Matawarta.com, KUDUS — Semangat olahraga Indonesia kembali menyala! Ribuan atlet dari seluruh penjuru negeri tumpah ruah di Kabupaten Kudus untuk ambil bagian dalam Pekan Olahraga Nasional (PON) Bela Diri Kudus 2025, sebuah ajang bergengsi yang menandai geliat baru industri olahraga tanah air.

Acara pembukaan yang digelar meriah pada Sabtu (11/10/2025) di Djarum Arena Kaliputu dan Alun-alun Simpang Tujuh Kudus ini menjadi bukti nyata besarnya potensi ekonomi olahraga bela diri di Indonesia. Diperkirakan, perputaran uang dalam ajang ini menembus puluhan miliar rupiah.

Seremoni pembukaan dihadiri oleh tokoh-tokoh penting, di antaranya Deputi II Kemenpora Bidang Pengembangan Industri Olahraga Raden Isnanta yang mewakili Menpora Erick Thohir, Ketua KONI Pusat Letjen TNI (Purn) Marciano Norman, serta Bupati Kudus Sam’ani Intakoris.

Namun sorotan utama jatuh pada penampilan dua pesilat internasional kebanggaan Indonesia, Yayan Ruhian dan Cecep Arif Rahman, yang membius ribuan penonton lewat atraksi silat spektakuler. Gerakan energik, penuh makna, dan sarat filosofi membuat suasana malam itu bergemuruh oleh tepuk tangan.

Ketua Panitia Ryan Gozali mengungkapkan rasa bangganya atas antusiasme luar biasa dari seluruh provinsi. Total 2.645 atlet dari 38 KONI Provinsi turun bertanding di sepuluh cabang bela diri murni: Karate, Tarung Derajat, Ju-Jitsu, Pencak Silat, Taekwondo, Gulat, Judo, Sambo, Wushu, dan Shorinji Kempo.

“Antusiasmenya luar biasa. Ini bukti bahwa bela diri Indonesia memiliki masa depan cerah, bukan hanya dari sisi prestasi tapi juga industri,” ujarnya.

Ketua KONI Pusat Marciano Norman menegaskan, penyelenggaraan PON Bela Diri memiliki misi strategis: menjadi wadah bagi cabang bela diri non-Olimpiade yang tidak lagi dipertandingkan di PON reguler 2028.

Sementara itu, Raden Isnanta menilai ajang ini sangat relevan dengan tren masyarakat saat ini. “Bela diri sedang jadi hype, industri olahraga ini tengah tumbuh pesat.
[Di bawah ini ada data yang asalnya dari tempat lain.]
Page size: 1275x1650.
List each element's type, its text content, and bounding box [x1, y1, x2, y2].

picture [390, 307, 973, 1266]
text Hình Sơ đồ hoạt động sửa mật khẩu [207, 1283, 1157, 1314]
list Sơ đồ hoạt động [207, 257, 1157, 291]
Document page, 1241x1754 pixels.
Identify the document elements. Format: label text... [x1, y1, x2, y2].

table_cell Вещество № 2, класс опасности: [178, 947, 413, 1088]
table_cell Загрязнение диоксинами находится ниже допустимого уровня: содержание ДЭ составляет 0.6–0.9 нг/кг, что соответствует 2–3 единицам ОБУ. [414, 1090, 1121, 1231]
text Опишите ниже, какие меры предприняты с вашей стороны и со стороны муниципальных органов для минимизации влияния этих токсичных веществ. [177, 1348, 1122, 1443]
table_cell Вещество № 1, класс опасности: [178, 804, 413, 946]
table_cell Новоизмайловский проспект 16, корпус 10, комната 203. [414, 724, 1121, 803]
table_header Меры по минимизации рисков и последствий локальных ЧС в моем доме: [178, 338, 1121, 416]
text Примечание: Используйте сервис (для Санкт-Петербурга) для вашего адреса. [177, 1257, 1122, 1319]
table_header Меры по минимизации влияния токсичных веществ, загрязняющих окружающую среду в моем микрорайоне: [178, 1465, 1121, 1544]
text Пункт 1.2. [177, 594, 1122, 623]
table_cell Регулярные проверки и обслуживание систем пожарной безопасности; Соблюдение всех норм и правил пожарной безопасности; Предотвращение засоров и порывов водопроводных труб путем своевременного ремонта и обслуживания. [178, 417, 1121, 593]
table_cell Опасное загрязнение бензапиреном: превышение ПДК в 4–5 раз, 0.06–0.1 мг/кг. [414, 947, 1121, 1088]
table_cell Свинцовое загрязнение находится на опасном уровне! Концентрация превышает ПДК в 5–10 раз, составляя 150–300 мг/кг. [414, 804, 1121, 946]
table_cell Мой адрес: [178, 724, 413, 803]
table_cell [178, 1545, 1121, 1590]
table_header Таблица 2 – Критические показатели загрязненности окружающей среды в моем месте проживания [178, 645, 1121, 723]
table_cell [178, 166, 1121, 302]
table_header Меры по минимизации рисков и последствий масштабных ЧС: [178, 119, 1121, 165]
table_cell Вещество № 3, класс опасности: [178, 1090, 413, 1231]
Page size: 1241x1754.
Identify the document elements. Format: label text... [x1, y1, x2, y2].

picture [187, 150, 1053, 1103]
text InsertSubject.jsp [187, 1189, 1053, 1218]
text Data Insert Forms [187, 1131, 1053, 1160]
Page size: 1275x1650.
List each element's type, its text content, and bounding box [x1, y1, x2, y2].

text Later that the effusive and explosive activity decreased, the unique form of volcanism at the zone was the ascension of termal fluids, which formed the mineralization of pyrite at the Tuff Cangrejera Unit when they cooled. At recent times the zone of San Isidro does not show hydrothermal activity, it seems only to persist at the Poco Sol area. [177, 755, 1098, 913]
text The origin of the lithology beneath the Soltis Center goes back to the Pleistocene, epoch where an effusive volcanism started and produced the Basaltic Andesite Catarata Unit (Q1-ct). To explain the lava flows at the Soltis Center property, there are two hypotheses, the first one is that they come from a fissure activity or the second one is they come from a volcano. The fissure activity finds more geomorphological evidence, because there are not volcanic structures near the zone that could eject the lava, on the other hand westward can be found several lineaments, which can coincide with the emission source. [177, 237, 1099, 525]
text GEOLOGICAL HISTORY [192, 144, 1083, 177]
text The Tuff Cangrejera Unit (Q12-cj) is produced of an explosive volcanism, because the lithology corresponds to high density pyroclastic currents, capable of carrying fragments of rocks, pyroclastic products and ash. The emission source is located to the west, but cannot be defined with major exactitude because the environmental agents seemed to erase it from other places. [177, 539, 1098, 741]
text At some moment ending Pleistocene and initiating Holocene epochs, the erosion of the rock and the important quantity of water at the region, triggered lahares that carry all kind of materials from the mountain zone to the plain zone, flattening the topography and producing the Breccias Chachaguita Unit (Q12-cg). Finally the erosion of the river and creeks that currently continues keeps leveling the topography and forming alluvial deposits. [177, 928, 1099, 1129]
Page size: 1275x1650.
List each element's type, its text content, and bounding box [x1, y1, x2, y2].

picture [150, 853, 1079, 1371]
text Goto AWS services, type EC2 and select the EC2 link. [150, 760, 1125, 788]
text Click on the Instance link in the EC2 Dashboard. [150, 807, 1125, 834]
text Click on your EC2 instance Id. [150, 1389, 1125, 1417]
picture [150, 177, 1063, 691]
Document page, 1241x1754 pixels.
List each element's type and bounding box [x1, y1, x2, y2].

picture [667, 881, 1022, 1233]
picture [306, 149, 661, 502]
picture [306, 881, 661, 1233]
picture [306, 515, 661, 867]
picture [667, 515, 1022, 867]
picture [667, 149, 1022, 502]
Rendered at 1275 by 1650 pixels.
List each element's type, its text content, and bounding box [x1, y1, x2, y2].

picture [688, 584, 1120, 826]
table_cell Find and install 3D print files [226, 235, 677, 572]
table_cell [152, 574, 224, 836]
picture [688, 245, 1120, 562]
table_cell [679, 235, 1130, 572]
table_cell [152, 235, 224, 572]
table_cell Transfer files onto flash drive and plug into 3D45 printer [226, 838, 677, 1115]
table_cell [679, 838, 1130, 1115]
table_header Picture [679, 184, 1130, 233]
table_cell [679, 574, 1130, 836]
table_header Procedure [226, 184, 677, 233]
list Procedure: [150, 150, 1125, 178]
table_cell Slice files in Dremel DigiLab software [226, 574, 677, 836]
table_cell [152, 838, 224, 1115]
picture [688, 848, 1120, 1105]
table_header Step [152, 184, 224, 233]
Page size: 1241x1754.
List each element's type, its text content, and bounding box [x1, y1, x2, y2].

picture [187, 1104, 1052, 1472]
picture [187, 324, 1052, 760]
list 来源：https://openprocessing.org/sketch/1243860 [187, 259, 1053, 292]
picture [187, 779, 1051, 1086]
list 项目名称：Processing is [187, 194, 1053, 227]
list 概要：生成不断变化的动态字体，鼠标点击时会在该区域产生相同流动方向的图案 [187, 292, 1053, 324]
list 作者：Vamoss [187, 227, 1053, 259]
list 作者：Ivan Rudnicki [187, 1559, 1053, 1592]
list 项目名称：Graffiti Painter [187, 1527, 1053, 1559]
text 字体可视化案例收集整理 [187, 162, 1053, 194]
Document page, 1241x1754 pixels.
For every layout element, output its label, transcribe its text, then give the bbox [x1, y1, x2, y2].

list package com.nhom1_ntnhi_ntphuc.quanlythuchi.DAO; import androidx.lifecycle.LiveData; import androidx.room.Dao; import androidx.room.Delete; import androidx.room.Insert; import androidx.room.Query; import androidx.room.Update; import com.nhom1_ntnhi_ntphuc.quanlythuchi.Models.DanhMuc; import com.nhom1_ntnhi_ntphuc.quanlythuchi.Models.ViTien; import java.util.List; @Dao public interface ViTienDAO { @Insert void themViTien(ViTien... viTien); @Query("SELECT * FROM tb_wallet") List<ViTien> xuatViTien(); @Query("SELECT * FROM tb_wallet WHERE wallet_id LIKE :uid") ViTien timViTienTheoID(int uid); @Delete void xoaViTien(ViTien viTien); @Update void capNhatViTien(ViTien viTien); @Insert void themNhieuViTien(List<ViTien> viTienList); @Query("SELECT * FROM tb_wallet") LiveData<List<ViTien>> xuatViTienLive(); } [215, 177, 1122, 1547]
Banyak atlet bela diri Indonesia bahkan sudah go international, bermain di film-film Hollywood. Ini peluang besar yang harus terus kita dorong,” ujarnya.

Isnanta juga menekankan pentingnya peran swasta dalam memperkuat ekosistem olahraga.

“Perputaran ekonomi event seperti ini bisa mencapai miliaran rupiah. Kemenpora mendukung penuh agar industri olahraga bela diri makin berkembang dan melahirkan prestasi baru,” tambahnya.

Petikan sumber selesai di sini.